La libération de ces quatre otages est une humiliation pour le Hamas, frappé au cœur des rares territoires qu’il contrôle encore dans la bande de Gaza. Dimanche, il a annoncé la mort de trois otages israéliens aux cours de l’opération de Nuseirat. Mohamed Marsaoui, un haut responsable du mouvement, dénonce « un massacre commis avec l’aide des États-Unis » et promet, menaçant, que « la résistance prendra des mesures qui auront des conséquences sur la vie des otages » toujours aux mains du mouvement islamiste. Il en reste 120, dont une quarantaine serait morts. La question est de savoir quelles conséquences aura l’opération de Nuseirat sur les négociations en vue de leur libération. Le mouvement islamiste serait en train d’évaluer une proposition israélienne. Quelles sont ses intentions ? « Cette opération ne changera rien au prix qu’Israël devra payer », a lancé un autre responsable du mouvement.

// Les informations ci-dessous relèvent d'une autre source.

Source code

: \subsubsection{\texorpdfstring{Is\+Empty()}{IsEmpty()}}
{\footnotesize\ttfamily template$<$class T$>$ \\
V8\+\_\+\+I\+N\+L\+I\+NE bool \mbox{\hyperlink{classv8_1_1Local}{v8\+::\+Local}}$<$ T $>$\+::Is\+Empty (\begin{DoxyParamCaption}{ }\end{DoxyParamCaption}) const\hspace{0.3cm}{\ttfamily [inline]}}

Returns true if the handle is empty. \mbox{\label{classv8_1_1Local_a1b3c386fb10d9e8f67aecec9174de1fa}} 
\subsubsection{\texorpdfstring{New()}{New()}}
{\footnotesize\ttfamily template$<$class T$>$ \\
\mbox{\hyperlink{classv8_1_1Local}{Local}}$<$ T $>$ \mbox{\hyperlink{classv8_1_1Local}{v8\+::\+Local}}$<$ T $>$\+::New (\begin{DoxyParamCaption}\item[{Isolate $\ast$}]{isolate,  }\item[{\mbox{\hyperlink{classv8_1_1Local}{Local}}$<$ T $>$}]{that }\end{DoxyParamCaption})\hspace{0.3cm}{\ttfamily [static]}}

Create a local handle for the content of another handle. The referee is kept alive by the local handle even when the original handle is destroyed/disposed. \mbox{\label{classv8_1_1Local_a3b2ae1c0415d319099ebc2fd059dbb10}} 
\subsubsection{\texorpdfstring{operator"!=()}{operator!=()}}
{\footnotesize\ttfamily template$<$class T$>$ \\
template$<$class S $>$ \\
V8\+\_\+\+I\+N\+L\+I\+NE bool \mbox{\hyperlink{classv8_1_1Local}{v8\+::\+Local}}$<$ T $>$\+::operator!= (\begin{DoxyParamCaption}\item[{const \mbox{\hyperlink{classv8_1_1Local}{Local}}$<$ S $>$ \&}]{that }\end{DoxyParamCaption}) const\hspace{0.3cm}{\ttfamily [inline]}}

Des répercussions politiques

Ce coup de théâtre a eu un effet immédiat sur la scène politique israélienne. C’était samedi soir que Benny Gantz devait prendre la parole pour, probablement, annoncer sa démission du cabinet de guerre. L’annonce de la libération survenue, il a repoussé sa conférence de presse à dimanche soir. Benny Gantz est le chef du Parti de l’Unité nationale, qui caracole en tête des sondages depuis des mois. Bien qu’opposant à Benyamin Netanyahou, il a accepté de rejoindre le cabinet de guerre, fondé après le 7 octobre. Il y siège aux côtés d’une autre figure de l’opposition, Gadi Eisenkot. Les désaccords entre ces hommes et Benyamin Netanyahou sont notoires. Courant mai, ils ont poussé Benny Gantz à menacer de quitter le cabinet de guerre si une série de problèmes n’étaient pas réglés avant le 8 juin. Samedi soir, le premier ministre a demandé à son rival de rester malgré tout au sein de sa coalition.

Mais le fait est que les six questions soulevées par Benny Gantz attendent toujours une solution. En premier chef, il y a le retour des otages, auquel il accorde plus d’importance que la « victoire contre le Hamas », favorisée, elle, par l’aile extrémiste de la coalition de Benyamin Netanyahou. Viennent aussi la question de l’après-guerre et celle de la mise en place d’une alternative politique au Hamas dans la bande de Gaza ; celle du retour des 60 000 Israéliens évacués du nord du pays, où la situation est de plus en plus tendue ; celle d’une éventuelle normalisation avec l’Arabie saoudite et, enfin, l’éternel problème de la conscription des ultraorthodoxes.

Sujets brûlants

Autant de sujets brûlants. « En quittant le gouvernement sur ces six points, Benny Gantz poserait les éléments structurant sa vision de la politique étrangère d’Israël. Cela lui permettrait d’installer un clivage avec Benyamin Netanyahou. Il veut incarner une position centrale en le renvoyant à son alliance faustienne avec Ben Gvir et Smotrich », relève David Khalfa, de la fondation Jean Jaurès.

En cas de démission, Benny Gantz deviendrait probablement le leader de l’opposition, ravissant cette fonction à Yair Lapid. Cet ex-premier ministre, chef du parti Yesh Atid, avait refusé de rejoindre le gouvernement de crise. L’objectif de Benny Gantz serait alors de précipiter des élections – le mandat de Benyamin Netanyahou court jusqu’à l’automne 2026.

Privé de cette présence relativement modérée au sein de son gouvernement, Benyamin Netanyahou se retrouverait condamné à ne gouverner qu’avec ses alliés de la première heure, à savoir deux partis ultraorthodoxes et deux partis sionistes religieux. Il ne risque pas de perdre sa majorité à la Knesset. Mais les positions radicales de ces encombrants soutiens pourraient le plonger dans une impasse. Pour les ultraorthodoxes, pas question de renoncer à l’exemption de service militaire dont bénéficient les « étudiants en torah ». Pour Itamar Ben Gvir et Bezalel Smotrich, la guerre dans la bande de Gaza est surtout une opportunité pour vider ce territoire de sa population palestinienne et y implanter des colonies israéliennes.